Render every line of the source text in the data below as a JSON list of strings, one string per line, skipping blank lines and leaving out the pictures.

Start of RECORDS SUPPLIED

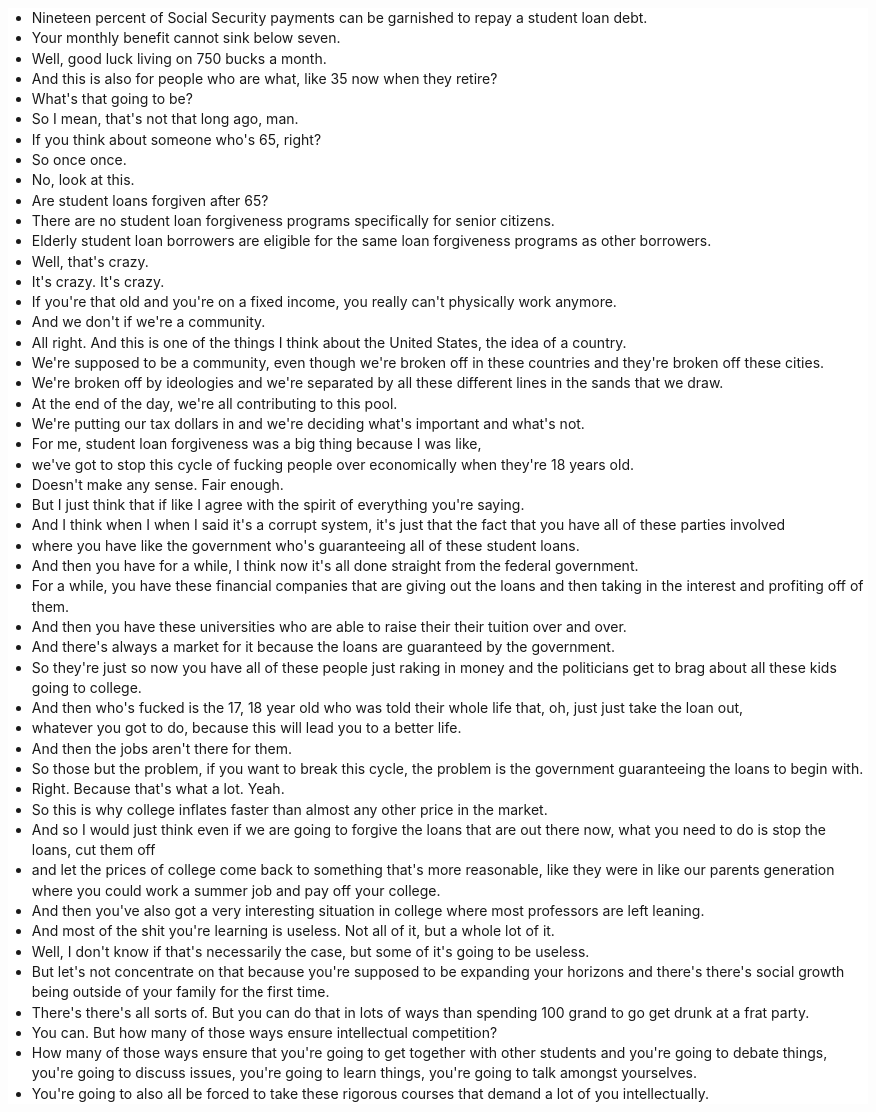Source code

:*  Nineteen percent of Social Security payments can be garnished to repay a student loan debt.
*  Your monthly benefit cannot sink below seven.
*  Well, good luck living on 750 bucks a month.
*  And this is also for people who are what, like 35 now when they retire?
*  What's that going to be?
*  So I mean, that's not that long ago, man.
*  If you think about someone who's 65, right?
*  So once once.
*  No, look at this.
*  Are student loans forgiven after 65?
*  There are no student loan forgiveness programs specifically for senior citizens.
*  Elderly student loan borrowers are eligible for the same loan forgiveness programs as other borrowers.
*  Well, that's crazy.
*  It's crazy. It's crazy.
*  If you're that old and you're on a fixed income, you really can't physically work anymore.
*  And we don't if we're a community.
*  All right. And this is one of the things I think about the United States, the idea of a country.
*  We're supposed to be a community, even though we're broken off in these countries and they're broken off these cities.
*  We're broken off by ideologies and we're separated by all these different lines in the sands that we draw.
*  At the end of the day, we're all contributing to this pool.
*  We're putting our tax dollars in and we're deciding what's important and what's not.
*  For me, student loan forgiveness was a big thing because I was like,
*  we've got to stop this cycle of fucking people over economically when they're 18 years old.
*  Doesn't make any sense. Fair enough.
*  But I just think that if like I agree with the spirit of everything you're saying.
*  And I think when I when I said it's a corrupt system, it's just that the fact that you have all of these parties involved
*  where you have like the government who's guaranteeing all of these student loans.
*  And then you have for a while, I think now it's all done straight from the federal government.
*  For a while, you have these financial companies that are giving out the loans and then taking in the interest and profiting off of them.
*  And then you have these universities who are able to raise their their tuition over and over.
*  And there's always a market for it because the loans are guaranteed by the government.
*  So they're just so now you have all of these people just raking in money and the politicians get to brag about all these kids going to college.
*  And then who's fucked is the 17, 18 year old who was told their whole life that, oh, just just take the loan out,
*  whatever you got to do, because this will lead you to a better life.
*  And then the jobs aren't there for them.
*  So those but the problem, if you want to break this cycle, the problem is the government guaranteeing the loans to begin with.
*  Right. Because that's what a lot. Yeah.
*  So this is why college inflates faster than almost any other price in the market.
*  And so I would just think even if we are going to forgive the loans that are out there now, what you need to do is stop the loans, cut them off
*  and let the prices of college come back to something that's more reasonable, like they were in like our parents generation where you could work a summer job and pay off your college.
*  And then you've also got a very interesting situation in college where most professors are left leaning.
*  And most of the shit you're learning is useless. Not all of it, but a whole lot of it.
*  Well, I don't know if that's necessarily the case, but some of it's going to be useless.
*  But let's not concentrate on that because you're supposed to be expanding your horizons and there's there's social growth being outside of your family for the first time.
*  There's there's all sorts of. But you can do that in lots of ways than spending 100 grand to go get drunk at a frat party.
*  You can. But how many of those ways ensure intellectual competition?
*  How many of those ways ensure that you're going to get together with other students and you're going to debate things, you're going to discuss issues, you're going to learn things, you're going to talk amongst yourselves.
*  You're going to also all be forced to take these rigorous courses that demand a lot of you intellectually.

End of RECORDS SUPPLIED

• RESULT:
[
  "Source code",
  ":*  Nineteen percent of Social Security payments can be garnished to repay a student loan debt.",
  "*  Your monthly benefit cannot sink below seven.",
  "*  Well, good luck living on 750 bucks a month.",
  "*  And this is also for people who are what, like 35 now when they retire?",
  "*  What's that going to be?",
  "*  So I mean, that's not that long ago, man.",
  "*  If you think about someone who's 65, right?",
  "*  So once once.",
  "*  No, look at this.",
  "*  Are student loans forgiven after 65?",
  "*  There are no student loan forgiveness programs specifically for senior citizens.",
  "*  Elderly student loan borrowers are eligible for the same loan forgiveness programs as other borrowers.",
  "*  Well, that's crazy.",
  "*  It's crazy. It's crazy.",
  "*  If you're that old and you're on a fixed income, you really can't physically work anymore.",
  "*  And we don't if we're a community.",
  "*  All right. And this is one of the things I think about the United States, the idea of a country.",
  "*  We're supposed to be a community, even though we're broken off in these countries and they're broken off these cities.",
  "*  We're broken off by ideologies and we're separated by all these different lines in the sands that we draw.",
  "*  At the end of the day, we're all contributing to this pool.",
  "*  We're putting our tax dollars in and we're deciding what's important and what's not.",
  "*  For me, student loan forgiveness was a big thing because I was like,",
  "*  we've got to stop this cycle of fucking people over economically when they're 18 years old.",
  "*  Doesn't make any sense. Fair enough.",
  "*  But I just think that if like I agree with the spirit of everything you're saying.",
  "*  And I think when I when I said it's a corrupt system, it's just that the fact that you have all of these parties involved",
  "*  where you have like the government who's guaranteeing all of these student loans.",
  "*  And then you have for a while, I think now it's all done straight from the federal government.",
  "*  For a while, you have these financial companies that are giving out the loans and then taking in the interest and profiting off of them.",
  "*  And then you have these universities who are able to raise their their tuition over and over.",
  "*  And there's always a market for it because the loans are guaranteed by the government.",
  "*  So they're just so now you have all of these people just raking in money and the politicians get to brag about all these kids going to college.",
  "*  And then who's fucked is the 17, 18 year old who was told their whole life that, oh, just just take the loan out,",
  "*  whatever you got to do, because this will lead you to a better life.",
  "*  And then the jobs aren't there for them.",
  "*  So those but the problem, if you want to break this cycle, the problem is the government guaranteeing the loans to begin with.",
  "*  Right. Because that's what a lot. Yeah.",
  "*  So this is why college inflates faster than almost any other price in the market.",
  "*  And so I would just think even if we are going to forgive the loans that are out there now, what you need to do is stop the loans, cut them off",
  "*  and let the prices of college come back to something that's more reasonable, like they were in like our parents generation where you could work a summer job and pay off your college.",
  "*  And then you've also got a very interesting situation in college where most professors are left leaning.",
  "*  And most of the shit you're learning is useless. Not all of it, but a whole lot of it.",
  "*  Well, I don't know if that's necessarily the case, but some of it's going to be useless.",
  "*  But let's not concentrate on that because you're supposed to be expanding your horizons and there's there's social growth being outside of your family for the first time.",
  "*  There's there's all sorts of. But you can do that in lots of ways than spending 100 grand to go get drunk at a frat party.",
  "*  You can. But how many of those ways ensure intellectual competition?",
  "*  How many of those ways ensure that you're going to get together with other students and you're going to debate things, you're going to discuss issues, you're going to learn things, you're going to talk amongst yourselves.",
  "*  You're going to also all be forced to take these rigorous courses that demand a lot of you intellectually."
]